**Prompt:** In the passage on the Trans-Pacific Partnership, how many World Trade Organization members had adopted the Trade Facilitation Agreement after the ratifications of Feb. 22?

On Jan. 23, fulfilling a campaign promise, American President Donald J. Trump signed an executive order to withdraw the U.S. from the Trans-Pacific Partnership (TPP), a major trade deal among 12 countries which was the centerpiece of his predecessor Barack Obama’s strategic pivot to Asia. Trump’s action leaves the accord in limbo, without any prospect of coming into force. The other 11 signatories have no way to keep the TPP or some form of it alive without renegotiating among themselves.
The TPP was promoted by Obama and its supporters as a new “gold standard” that aimed to create a level playing field by including such issues as labor and environmental standards. But during the 2016 presidential primary campaign, Trump and Democratic Party candidate Senator Bernie Sanders framed TPP as toxic, calling it bad for American workers. Democratic nominee Hillary Clinton was forced to turn from advocate to adversary, promising to abandon the TPP if elected. After Trump’s victory in November, Obama did not even attempt to get it through the lame-duck session of Congress.
At the Conservative Political Action Conference in Washington on Feb. 24, Trump said: “We’re going to make trade deals, but we’re going to do one-on-one … None of these big quagmire deals that are a disaster.”
Proponents of free trade will lament the stalling and possible demise of the TPP, but will take comfort in reports that some signatories including Australia, New Zealand and Singapore are determined to find a way to keep it alive. Yet there’s greater consolation on the horizon. On Feb. 22 Chad, Jordan, Oman and Rwanda ratified the Trade Facilitation Agreement (TFA), bringing the total number of World Trade Organization (WTO) members that have adopted the accord to 112, two more than necessary for it to come into force. (The U.S. passed the deal in January 2015.)

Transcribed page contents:
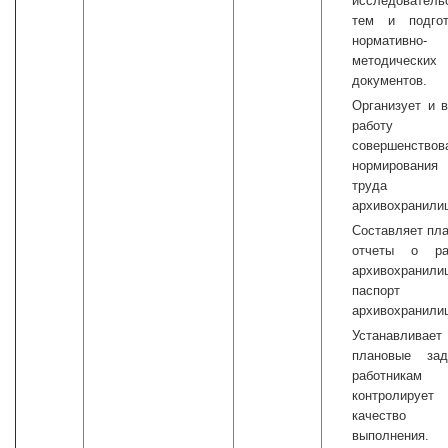
исследователь
тем и подгот
нормативно-
методических
документов.
Организует и 
работу
совершенствов
нормирования
труда
архивохранили
Составляет пл
отчеты о ра
архивохранили
паспорт
архивохранили
Устанавливает
плановые зад
работника
контролирует
качество
выполнения.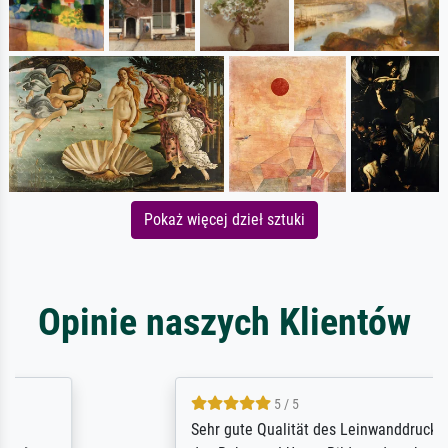
Pokaż więcej dzieł sztuki
Opinie naszych Klientów
5 / 5
Sehr gute Qualität des Leinwanddrucks und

**Task output:** 112 members, two more than needed for the agreement to come into force.